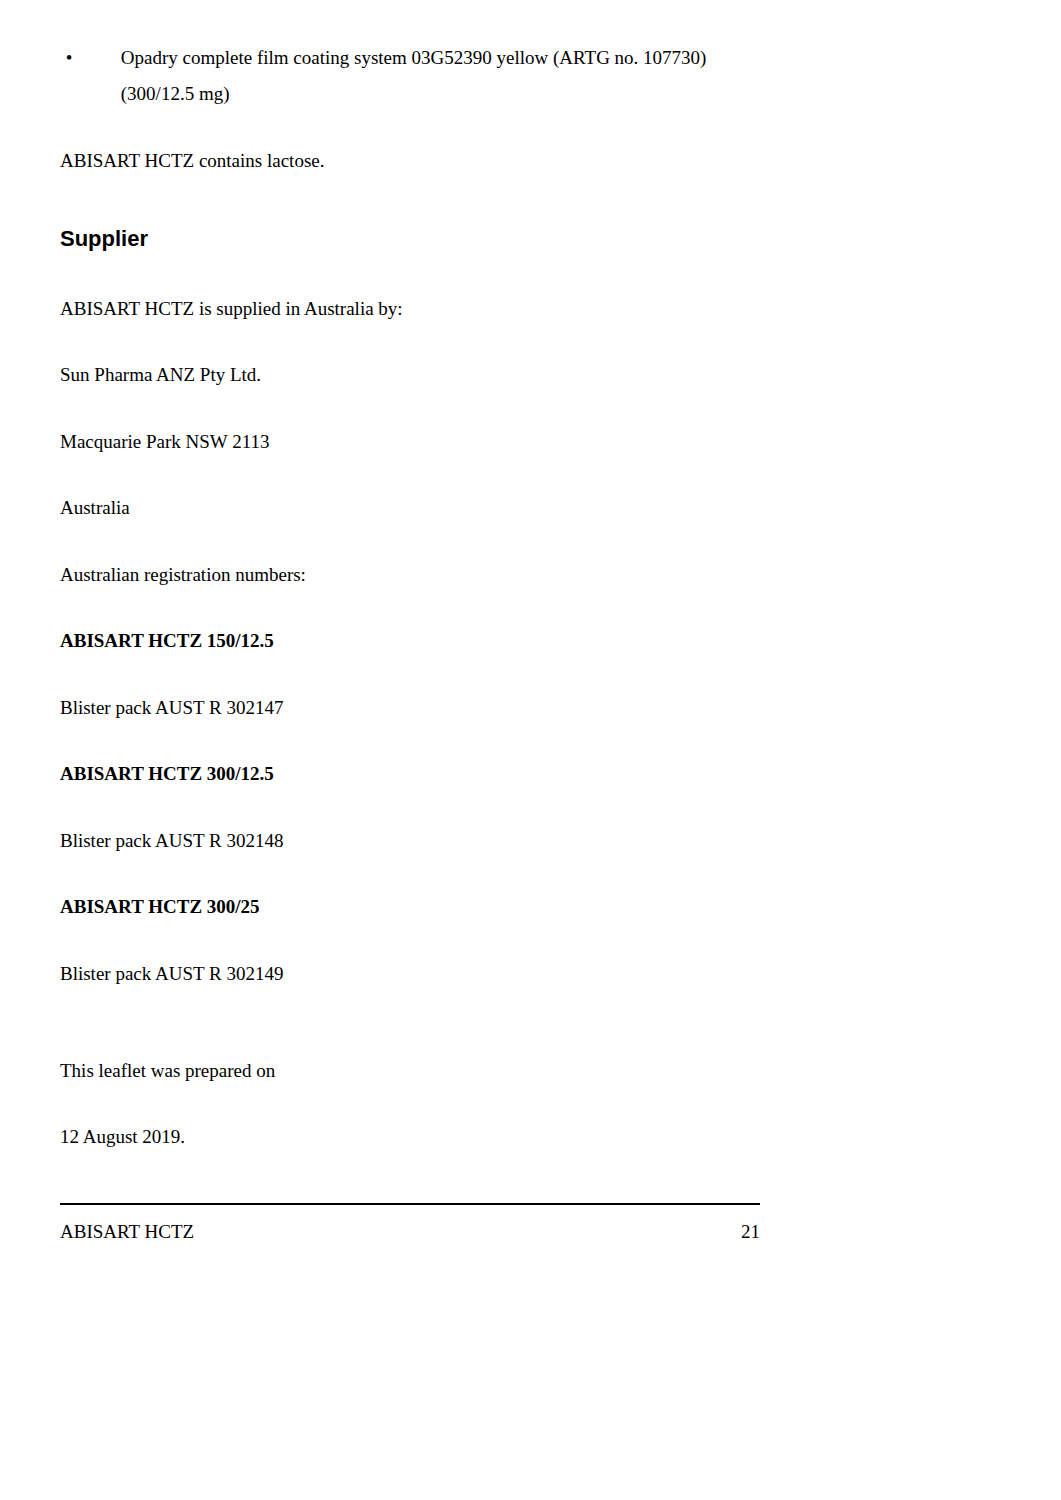Opadry complete film coating system 03G52390 yellow (ARTG no. 107730) (300/12.5 mg)
ABISART HCTZ contains lactose.
Supplier
ABISART HCTZ is supplied in Australia by:
Sun Pharma ANZ Pty Ltd.
Macquarie Park NSW 2113
Australia
Australian registration numbers:
ABISART HCTZ 150/12.5
Blister pack AUST R 302147
ABISART HCTZ 300/12.5
Blister pack AUST R 302148
ABISART HCTZ 300/25
Blister pack AUST R 302149
This leaflet was prepared on
12 August 2019.
ABISART HCTZ 21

++++

• Assignment
Copy out the lines of the records above in which the string "ABISART" appears.

• Solution to the exercise
ABISART HCTZ contains lactose.
ABISART HCTZ is supplied in Australia by:
ABISART HCTZ 150/12.5
ABISART HCTZ 300/12.5
ABISART HCTZ 300/25
ABISART HCTZ 21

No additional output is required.